TASK REQUIREMENTS:
Look through the entries below and count the lines with the word "knee" in them; give only the number.

MATERIAL TO PROCESS:

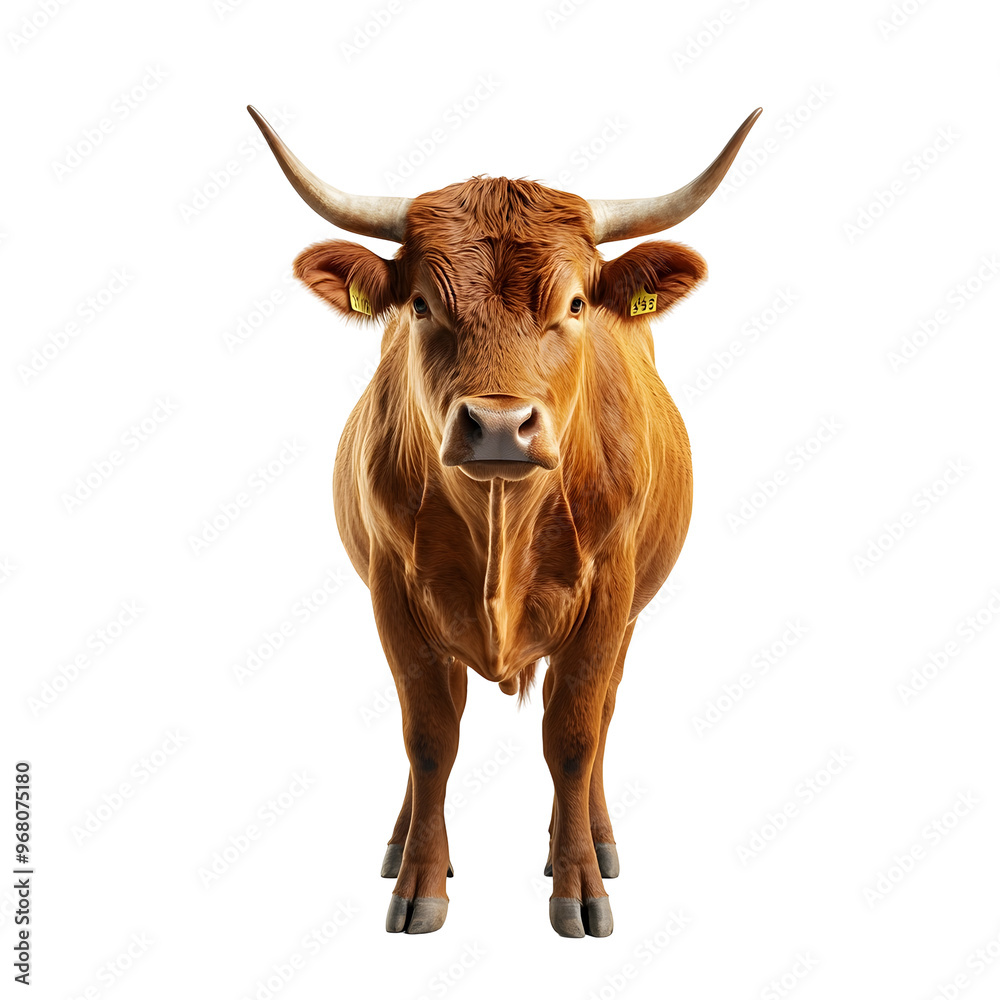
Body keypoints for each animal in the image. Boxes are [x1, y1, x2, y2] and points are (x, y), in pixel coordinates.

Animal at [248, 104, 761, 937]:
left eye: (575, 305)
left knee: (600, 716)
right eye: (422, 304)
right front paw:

* * *

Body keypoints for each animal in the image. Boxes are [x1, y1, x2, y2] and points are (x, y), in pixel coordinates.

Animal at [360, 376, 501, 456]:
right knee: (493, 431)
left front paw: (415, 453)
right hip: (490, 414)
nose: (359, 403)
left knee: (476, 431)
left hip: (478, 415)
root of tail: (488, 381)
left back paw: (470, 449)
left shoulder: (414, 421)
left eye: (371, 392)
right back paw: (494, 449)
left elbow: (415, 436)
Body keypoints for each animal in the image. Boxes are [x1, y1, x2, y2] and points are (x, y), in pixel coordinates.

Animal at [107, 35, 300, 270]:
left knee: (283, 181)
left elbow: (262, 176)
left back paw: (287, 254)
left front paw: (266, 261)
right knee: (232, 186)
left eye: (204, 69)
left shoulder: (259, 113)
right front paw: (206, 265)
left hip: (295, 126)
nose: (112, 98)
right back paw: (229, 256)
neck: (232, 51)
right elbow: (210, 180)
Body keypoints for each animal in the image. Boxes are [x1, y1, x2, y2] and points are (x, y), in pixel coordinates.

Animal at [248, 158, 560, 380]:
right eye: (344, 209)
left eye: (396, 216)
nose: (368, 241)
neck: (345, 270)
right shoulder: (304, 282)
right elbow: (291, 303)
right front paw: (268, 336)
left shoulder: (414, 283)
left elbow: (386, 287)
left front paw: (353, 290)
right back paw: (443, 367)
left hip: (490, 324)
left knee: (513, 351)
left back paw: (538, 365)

SOLUTION:
6